To ensure that tank-to-tank transmission of P. neurophilia did not occur during the study, four tanks, each containing 6–15 experimentally naive SPF zebrafish, were placed in random locations on the SPF rack housing experimental animals to act as postfiltration sentinels. At the conclusion of both Aim 1 and Aim 3, naive SPF zebrafish (n = 15) were randomly collected and submitted, and assessed microscopically for P. neurophilia.
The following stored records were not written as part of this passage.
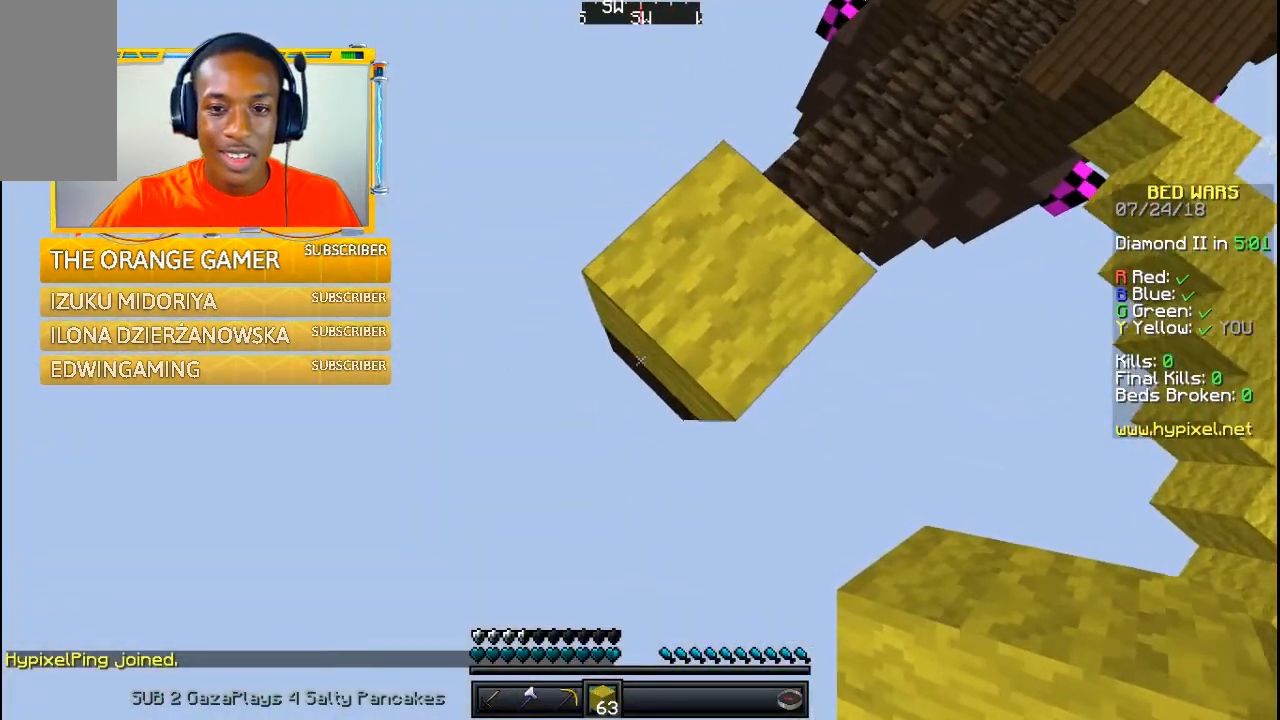
{"keys": ["a"], "mouse": [], "events": []}
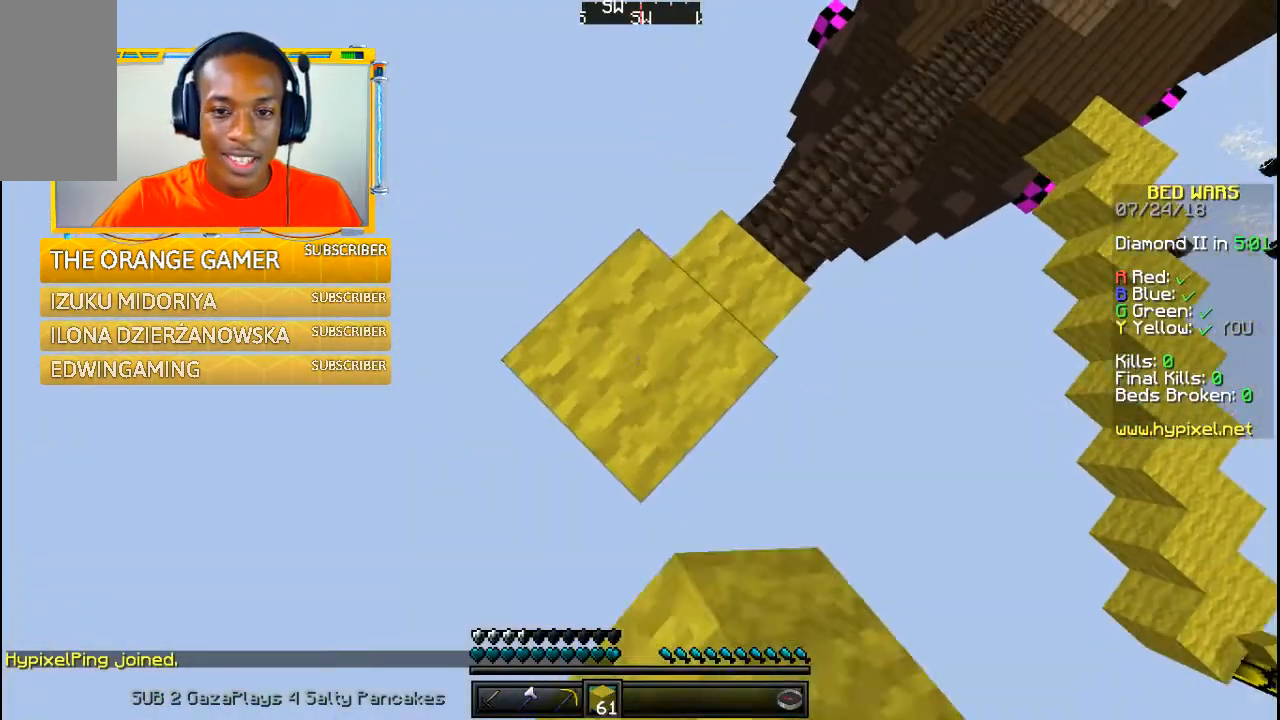
{"keys": ["a"], "mouse": [], "events": []}
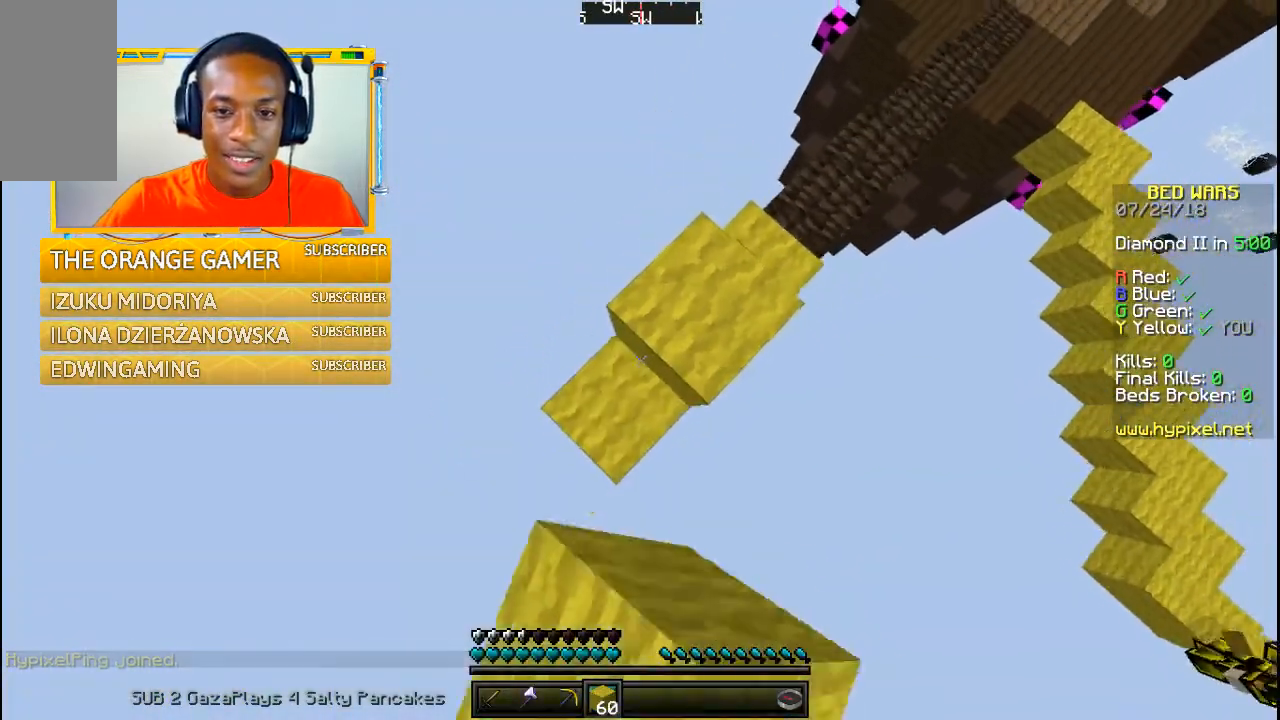
{"keys": ["a"], "mouse": [], "events": []}
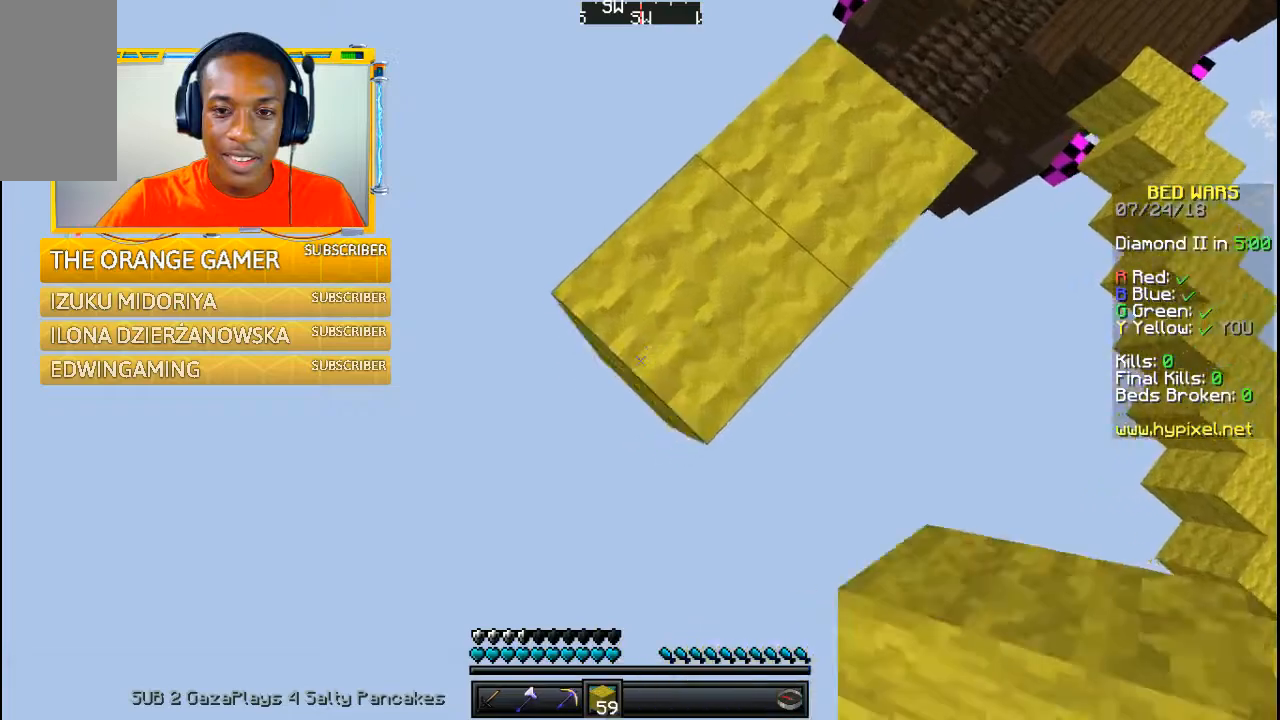
{"keys": ["a"], "mouse": [], "events": []}
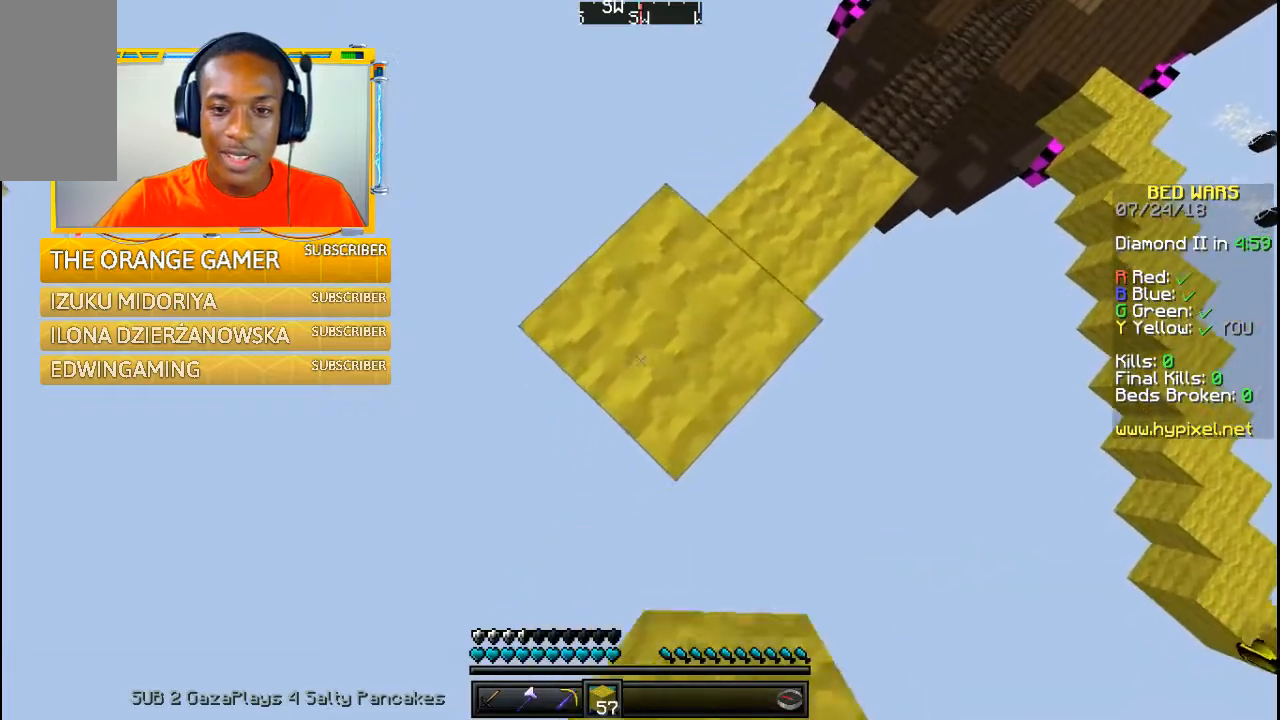
{"keys": ["a"], "mouse": [], "events": []}
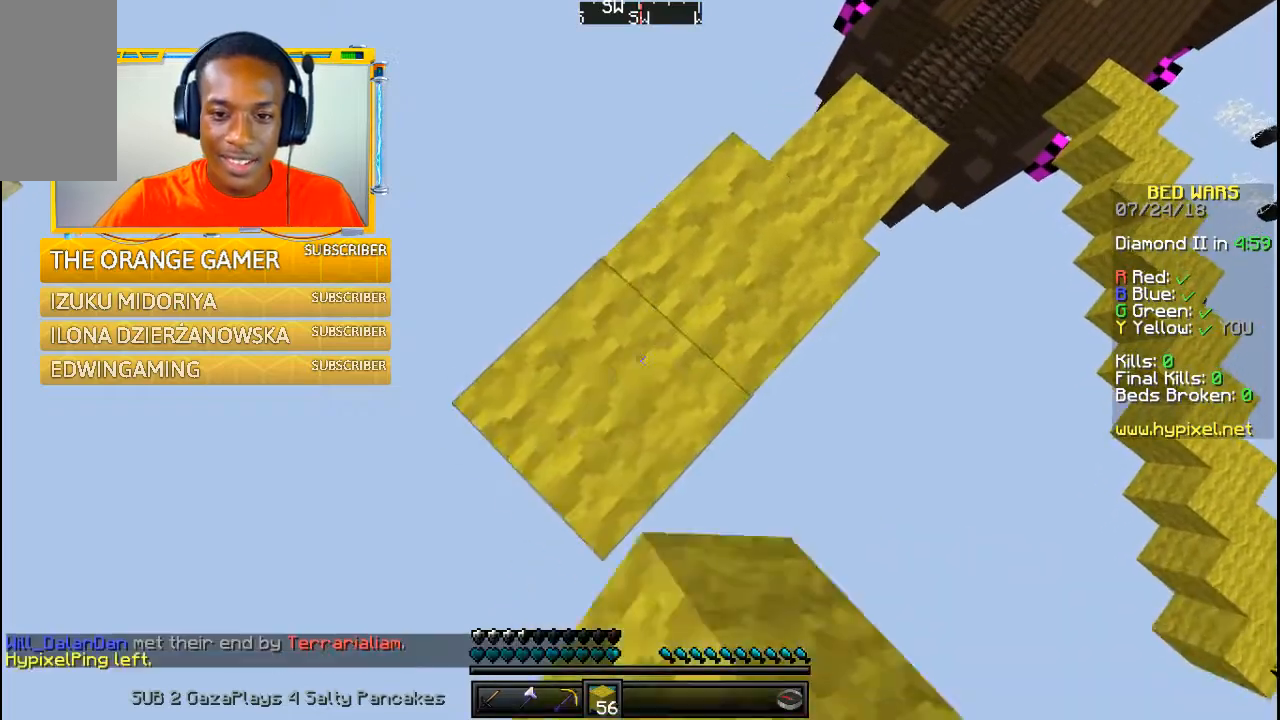
{"keys": ["a"], "mouse": [], "events": []}
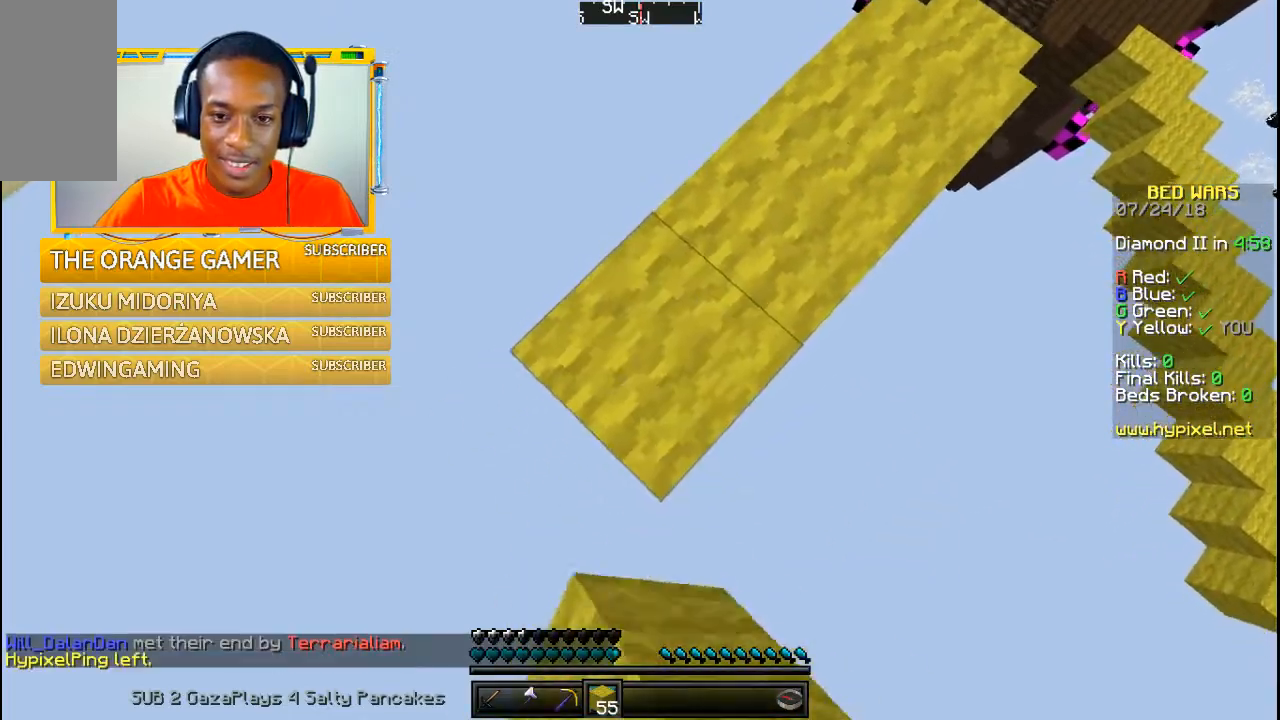
{"keys": ["a"], "mouse": [], "events": []}
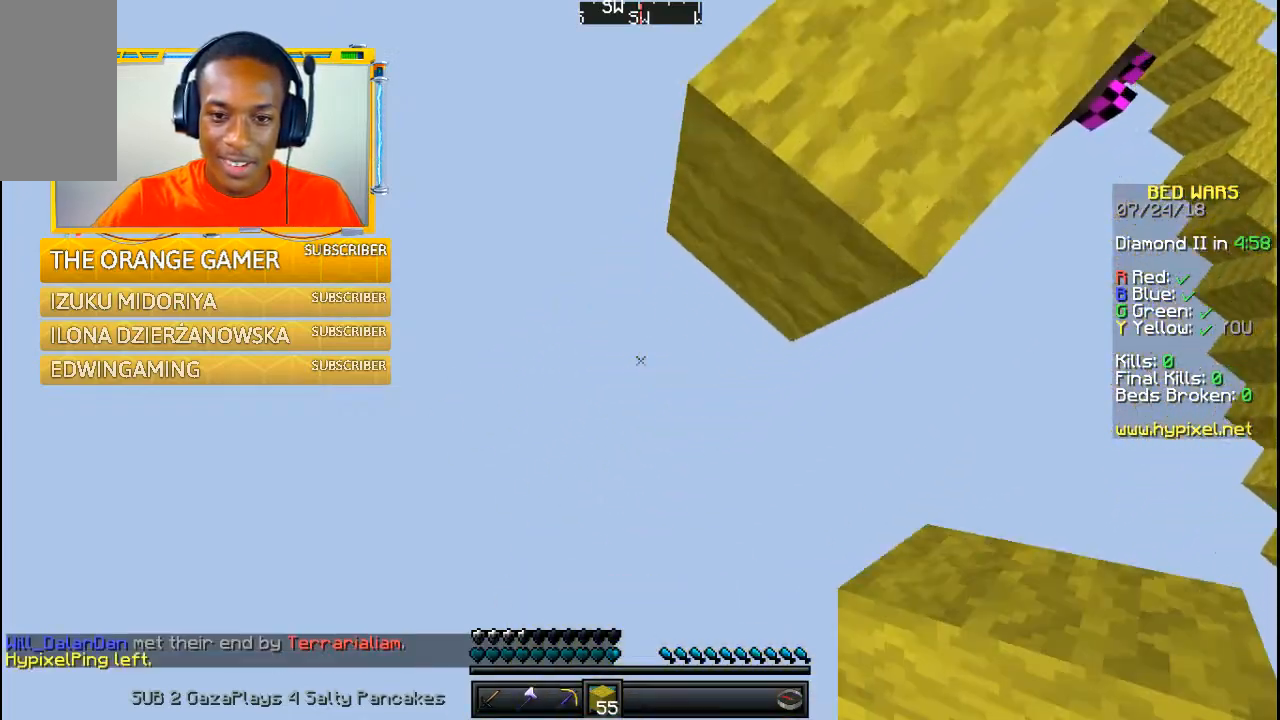
{"keys": [], "mouse": [], "events": [[300, "a", "up"]]}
P. neurophilia quantitative PCR assay

Extraction of DNA and quantitative PCR (qPCR) were performed according to the methods of Sanders and Kent.¹³ Water filter samples were processed by using sterile forceps to transfer each filter to a 15 mL conical tube containing 7.0 mL of acetone. The tubes were vortexed periodically over 15 min until the nitrocellulose filter dissolved, centrifuged for 10 min at 3000 g, and the acetone supernatant decanted. The pellet was resuspended in 800 μL of 100% ethanol, vortexed, and the suspension transferred to a 2.0 mL screw-cap tube. Tubes were centrifuged at 12,000 g for 3 min, ethanol supernatant carefully removed by pipette, and the pellet air dried for ∼10 min. For embryo samples, any water remaining was removed by pipetting. Embryos and the dissolved filter sample pellets were placed in 2.0 mL screw-cap tubes with 200 μL of phosphate-buffered saline and sonicated on a Branson Sonifier 250 (Branson, Danbury, CT) at 15% amplitude (5 W) for 5 min. Subsequently, the Qiagen DNeasy Blood & Tissue Kit (Qiagen, Inc., Valencia, CA) was used to extract DNA, first adding 180 μL of ATL and 35 μL Proteinase K, and digesting overnight at 45°C as described by the manufacturer. Extracted DNA was aliquoted into strip tubes and the concentration measured using a DNA spectrophotometer (NanoDrop™ Technologies, Wilmington, Delaware). Quantitative PCR was run on a QuantStudio^® 3 Real-Time PCR machine (Applied Biosystems^®, Foster City, CA) using primers (PN10F/PN10R and probe) as described by Sanders and Kent, added to TaqMan^® Environmental Master Mix 2.0 (Applied Biosystems).¹³ All samples were run in triplicate and for each plate, a dilution series (50 fg/μL, 5 fg/μL, 500 ag/μL, 50 ag/μL, and 5 ag/μL) of a synthetic target P. neurophilia fragment (gBlocks^® Gene Fragments; Integrated DNA Technologies, Coralville, IA) was run in triplicate as a standard.

Histopathology

Fish were euthanized as described above. The coelomic cavity was incised and the fish fixed in Bouin's solution for 48 h. Fish were sectioned longitudinally along the midline, processed, and embedded in paraffin tissue blocks. Two 5-μm thick serial sections, taken 100 μm apart, were deparaffinized and stained with Luna stain using Luna's method for staining erythrocytes and eosinophil granules.²⁰ Tissues were evaluated for evidence of intraneural and extraneural P. neurophilia infection using a binocular light microscope (Olympus Corporation, Shinjuku, Tokyo, Japan) by S.P. Tissue sections in which P. neurophilia infection was not observed were examined a second time by a board-certified veterinary pathologist (J.W.).

Experimental design

AIM 1: P. neurophilia transmission without spawning device disinfection

Five-month-old uninfected zebrafish (n = 120) were randomly assigned into one of four groups. Seven-month-old P. neurophilia-infected zebrafish (n = 60) were randomly assigned and used in at least two of the following groups below:

(1) Group BTx1 (n = 30 infected and 30 uninfected fish). These fish were randomly assigned into 24 separate 1.0 L standard BTs (Aquaneering, Inc., San Diego, CA) at a density of 2 or 3 fish/L and allowed to spawn once.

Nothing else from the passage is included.